TASK DIRECTIONS: Please carry on the piece about cutting security spending from the point where it stops.

DOCUMENT SEGMENT:

========================

If you are currently thinking seriously about slashing your security spend, remember Maslow. Debilitating security capability creates a serious risk of failing to achieve higher-level goals like customer satisfaction and a winning brand. If the outcome of security reductions is a breach or public embarrassment, organizations will find themselves forced back to level two, establishing a secure foundation before they can get back fulfilling their potential.
2. Security reduction and reparation are a sawtooth, not a curve
You may be thinking that you can reinvest in security as finances improve, but during that time, the attackers are no less active, and you are now exposed. Large-scale tactical reductions in your security spend and capability result in a sawtooth wave of vulnerability. If you make an uncompensated reduction in security (furlough of security staff, for example) that happens as a step function. Your preparedness or response capability is immediately impacted, and your eventual reconstituting that protection will take place over time. Particularly where security team members are concerned, there will be at least a six-month gap between recruiting, interviewing, hiring, and ramping new security staffers.

========================

GIVEN RECORDS:
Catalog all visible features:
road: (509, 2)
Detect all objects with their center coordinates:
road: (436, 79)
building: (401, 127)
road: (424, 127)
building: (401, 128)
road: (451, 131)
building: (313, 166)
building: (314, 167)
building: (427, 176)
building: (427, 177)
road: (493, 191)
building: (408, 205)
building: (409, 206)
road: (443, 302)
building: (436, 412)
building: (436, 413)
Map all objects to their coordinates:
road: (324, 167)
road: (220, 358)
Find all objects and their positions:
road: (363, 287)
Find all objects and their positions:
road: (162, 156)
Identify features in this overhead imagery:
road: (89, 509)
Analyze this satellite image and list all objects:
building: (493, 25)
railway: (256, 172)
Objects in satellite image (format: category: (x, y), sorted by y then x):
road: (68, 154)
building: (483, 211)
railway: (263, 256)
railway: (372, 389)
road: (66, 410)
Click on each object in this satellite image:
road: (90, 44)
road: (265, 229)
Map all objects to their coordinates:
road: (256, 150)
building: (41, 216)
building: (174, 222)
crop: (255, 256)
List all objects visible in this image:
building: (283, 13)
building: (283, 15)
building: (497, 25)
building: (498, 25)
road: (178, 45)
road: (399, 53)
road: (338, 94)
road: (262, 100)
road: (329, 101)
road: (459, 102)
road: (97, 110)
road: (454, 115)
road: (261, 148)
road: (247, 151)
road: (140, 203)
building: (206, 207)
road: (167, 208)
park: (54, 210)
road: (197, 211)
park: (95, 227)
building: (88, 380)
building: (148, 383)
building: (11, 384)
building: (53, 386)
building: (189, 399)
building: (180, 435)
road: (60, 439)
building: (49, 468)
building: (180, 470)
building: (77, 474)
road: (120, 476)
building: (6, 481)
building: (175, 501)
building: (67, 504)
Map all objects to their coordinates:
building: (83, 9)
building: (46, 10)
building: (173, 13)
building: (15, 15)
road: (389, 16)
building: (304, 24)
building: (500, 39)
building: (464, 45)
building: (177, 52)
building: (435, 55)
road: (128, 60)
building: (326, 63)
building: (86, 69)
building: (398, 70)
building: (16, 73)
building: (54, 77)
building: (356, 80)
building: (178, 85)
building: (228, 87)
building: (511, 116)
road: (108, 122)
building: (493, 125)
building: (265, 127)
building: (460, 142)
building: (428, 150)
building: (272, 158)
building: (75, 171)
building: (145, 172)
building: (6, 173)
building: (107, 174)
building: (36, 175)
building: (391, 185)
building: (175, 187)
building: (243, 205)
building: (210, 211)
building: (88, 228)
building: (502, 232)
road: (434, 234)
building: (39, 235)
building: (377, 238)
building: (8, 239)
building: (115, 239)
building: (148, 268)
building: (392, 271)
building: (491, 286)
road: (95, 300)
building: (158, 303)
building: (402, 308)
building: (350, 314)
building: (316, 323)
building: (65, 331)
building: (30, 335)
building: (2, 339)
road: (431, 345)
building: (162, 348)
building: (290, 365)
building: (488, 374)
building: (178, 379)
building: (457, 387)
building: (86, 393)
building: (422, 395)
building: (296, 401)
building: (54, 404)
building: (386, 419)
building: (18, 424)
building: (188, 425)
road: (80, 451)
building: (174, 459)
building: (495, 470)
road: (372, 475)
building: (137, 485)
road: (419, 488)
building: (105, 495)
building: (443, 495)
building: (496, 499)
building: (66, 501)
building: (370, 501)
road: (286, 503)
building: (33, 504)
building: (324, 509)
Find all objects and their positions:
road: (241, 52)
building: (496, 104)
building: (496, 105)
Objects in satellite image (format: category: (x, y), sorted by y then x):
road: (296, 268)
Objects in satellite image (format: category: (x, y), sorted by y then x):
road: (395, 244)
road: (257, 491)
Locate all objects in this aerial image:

========================

REPLY TO THE EXERCISE:
3. If you’ve got the right budget for protection now, doing less is probably not enough
In the MDR Manifesto, I put together a chart that showed the relationship between the trends in security investment and costs of cybercrime. They track unpleasantly, with the growth in cost of crime finally surpassing the growth in investment. I think it’s predictable that the increase in cybercrime will accelerate during widespread slowdowns and even decreases in investment.
I am not an attorney, so caveat emptor on this liability analysis.
In 1947, Judge Learned Hand (what a great name)“proposed an algebraic formula to determine if the standard of care has been met.” Simply, if the cost of prevention is less than the cost of the damage multiplied by its likelihood, then the defendant was guilty. If we put this equation into place on the day after a large-scale reduction, we can see there is an issue. Unless the organization was seriously overpaying for their security, a major reduction will now have them spending much less on prevention while the damage, and the likelihood of damage have not changed. An increase in damages following a decrease in spending points to classically negligent behavior.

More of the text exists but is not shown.